The Lawletter Vol 43 No 4
In a case of first impression, the Wyoming Supreme Court has adopted the intrusion upon seclusion branch of the common-law tort of invasion of privacy. In Howard v. Aspen Way Enterprises, Inc., 2017 WY 152, 406 P.3d 1271 (Wyo. 2017), the plaintiffs leased computers from a rent-to-own store. They alleged that the store installed software on the computers that allowed the store to track the computers' locations, remotely activate the computers' webcams, and capture screen shots and key strokes. The customers sued the store, alleging claims for the invasion of privacy and breach of the covenant of good faith and fair dealing. The lower courts ruled that Wyoming does not recognize a claim for the intrusion upon seclusion.

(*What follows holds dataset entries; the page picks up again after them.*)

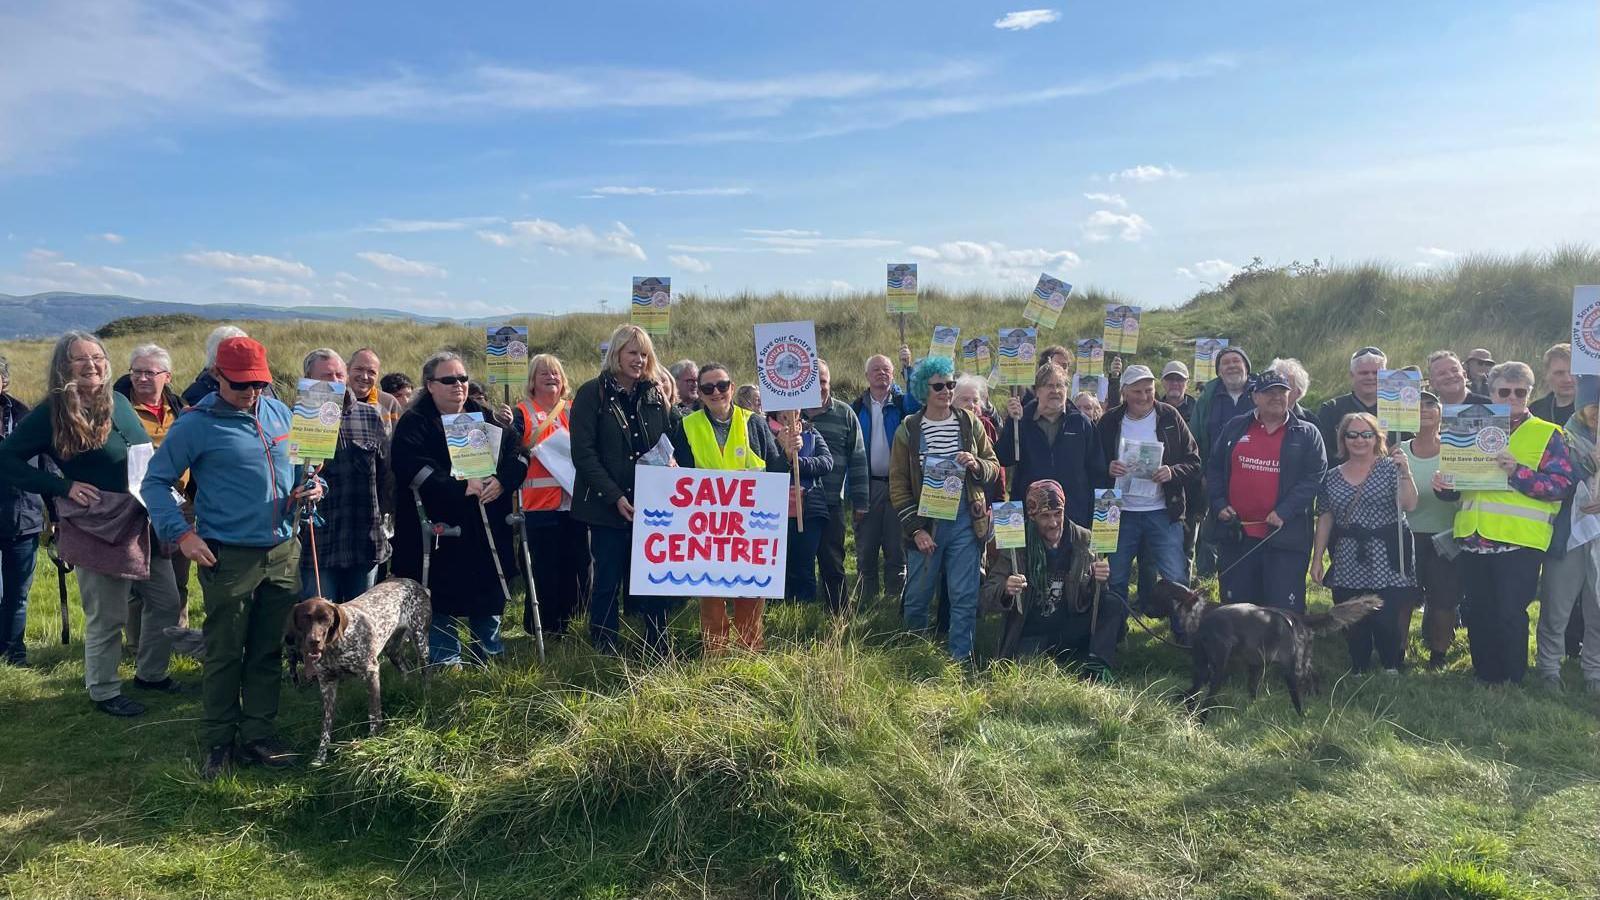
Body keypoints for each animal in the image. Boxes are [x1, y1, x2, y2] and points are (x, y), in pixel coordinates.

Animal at [284, 576, 428, 759]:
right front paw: (321, 756)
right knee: (405, 669)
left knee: (425, 673)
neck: (334, 647)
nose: (314, 641)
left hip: (421, 641)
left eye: (326, 618)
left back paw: (426, 696)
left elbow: (374, 714)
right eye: (305, 618)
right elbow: (326, 725)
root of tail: (413, 582)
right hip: (392, 650)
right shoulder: (327, 684)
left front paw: (374, 741)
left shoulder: (371, 673)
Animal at [1145, 573, 1382, 720]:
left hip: (1291, 667)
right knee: (1313, 677)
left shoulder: (1214, 667)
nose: (1140, 605)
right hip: (1300, 661)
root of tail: (1299, 618)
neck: (1195, 609)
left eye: (1153, 596)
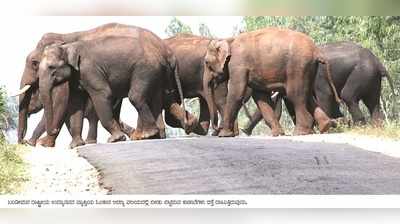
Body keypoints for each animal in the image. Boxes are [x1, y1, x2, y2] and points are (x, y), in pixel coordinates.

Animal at [203, 28, 340, 136]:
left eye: (207, 63)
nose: (215, 129)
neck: (228, 39)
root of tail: (316, 50)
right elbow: (261, 98)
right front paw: (278, 134)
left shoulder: (238, 65)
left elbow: (236, 94)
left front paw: (223, 135)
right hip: (309, 68)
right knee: (307, 95)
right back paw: (325, 126)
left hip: (298, 67)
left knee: (295, 95)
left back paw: (300, 132)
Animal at [242, 40, 396, 135]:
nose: (244, 131)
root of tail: (379, 63)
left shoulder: (318, 77)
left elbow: (325, 96)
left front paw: (325, 127)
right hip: (371, 78)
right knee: (373, 102)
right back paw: (375, 128)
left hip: (362, 73)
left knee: (348, 96)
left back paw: (359, 127)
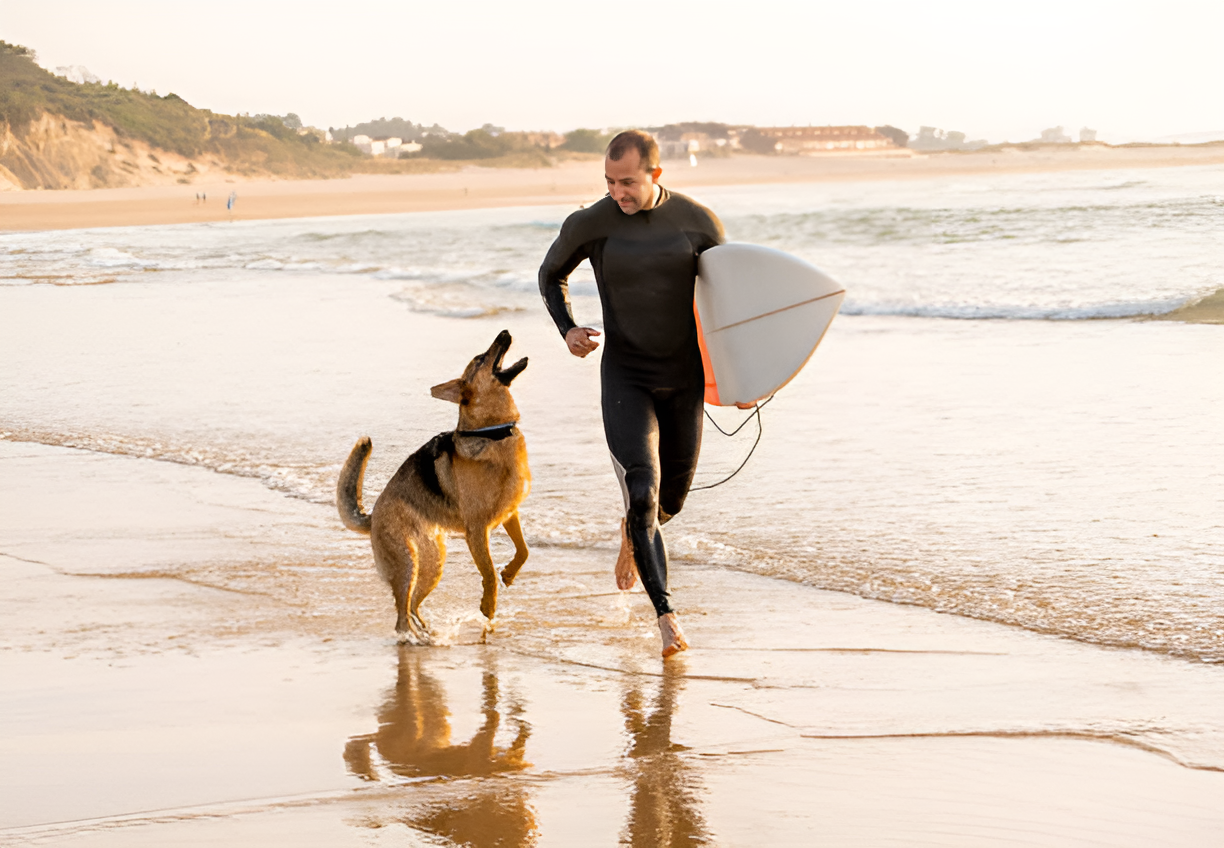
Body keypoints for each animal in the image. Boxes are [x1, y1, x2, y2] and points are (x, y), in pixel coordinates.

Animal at [337, 327, 528, 636]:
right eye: (480, 359)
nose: (505, 331)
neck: (491, 433)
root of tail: (373, 515)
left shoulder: (510, 515)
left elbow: (523, 550)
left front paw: (509, 574)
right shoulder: (477, 531)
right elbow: (488, 571)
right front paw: (488, 606)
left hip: (433, 564)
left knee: (412, 605)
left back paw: (427, 632)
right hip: (407, 564)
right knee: (402, 615)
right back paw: (416, 638)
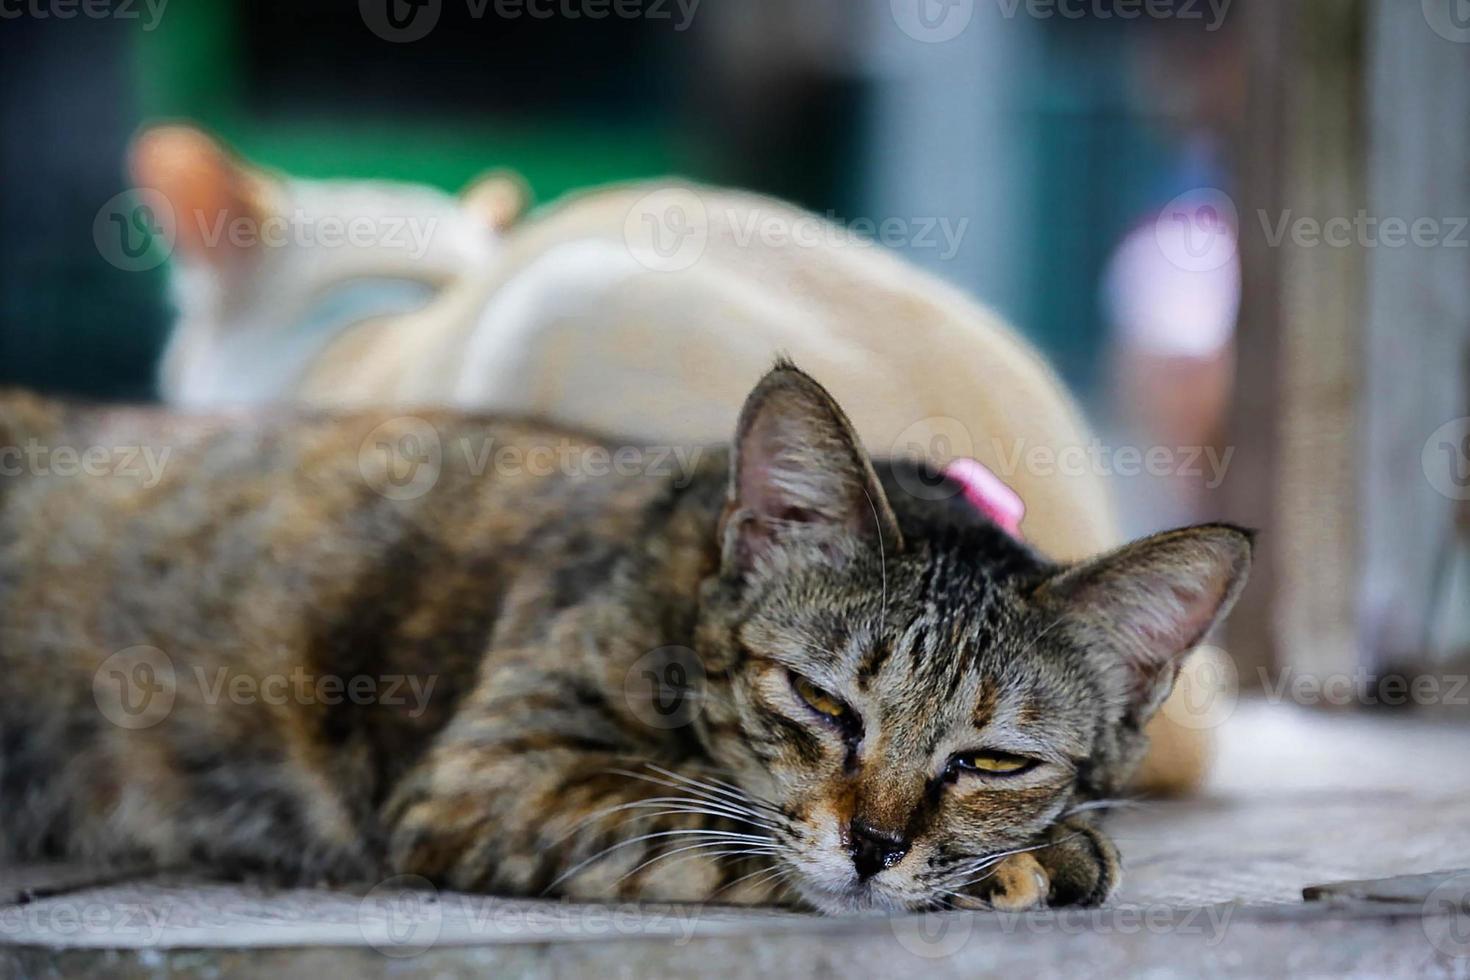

On appeal, the Wyoming Supreme Court observed that the vast majority of states recognize the tort of intrusion upon seclusion. The court noted that only New York and Virginia do not, and that Wyoming and North Dakota courts had not yet addressed the issue. Id. ¶ 14, 406 P.3d at 1275. Reasoning that the Wyoming legislature has adopted the general common law to the extent that it is not inconsistent with statutory law, the court concluded that the tort of intrusion upon seclusion is consistent with Wyoming law. Furthermore, the court recognized that "Wyoming's commitment to individual privacy interests is well established." Id. ¶ 22, 406 P.3d at 1277.
The court adopted Restatement (Second) of Torts § 652B, which defines intrusion upon seclusion as follows: "One who intentionally intrudes, physically or otherwise, upon the solitude or seclusion of another or his private affairs or concerns, is subject to liability to the other for invasion of his privacy, if the intrusion would be highly offensive to a reasonable person." Id. ¶ 11, 406 P.3d at 1274.